* [Directions for this task] Find where "option, it can work well too. Again, this" appears in the entries below. That line and all lines after it, through the last, are to be duplicated exactly, with nothing else.

* [Data supplied]
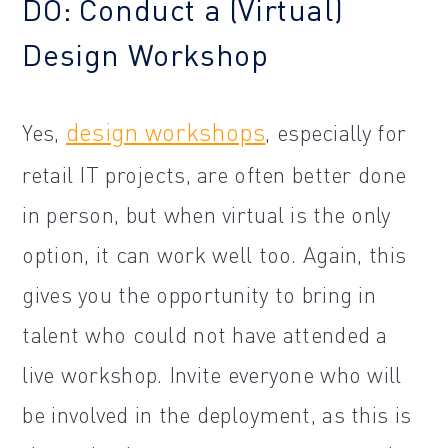
DO: Conduct a (Virtual)
Design Workshop
design workshops
Yes,
, especially for
retail IT projects, are often better done
in person, but when virtual is the only
option, it can work well too. Again, this
gives you the opportunity to bring in
talent who could not have attended a
live workshop. Invite everyone who will
be involved in the deployment, as this is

* [Finished exercise]
option, it can work well too. Again, this
gives you the opportunity to bring in
talent who could not have attended a
live workshop. Invite everyone who will
be involved in the deployment, as this is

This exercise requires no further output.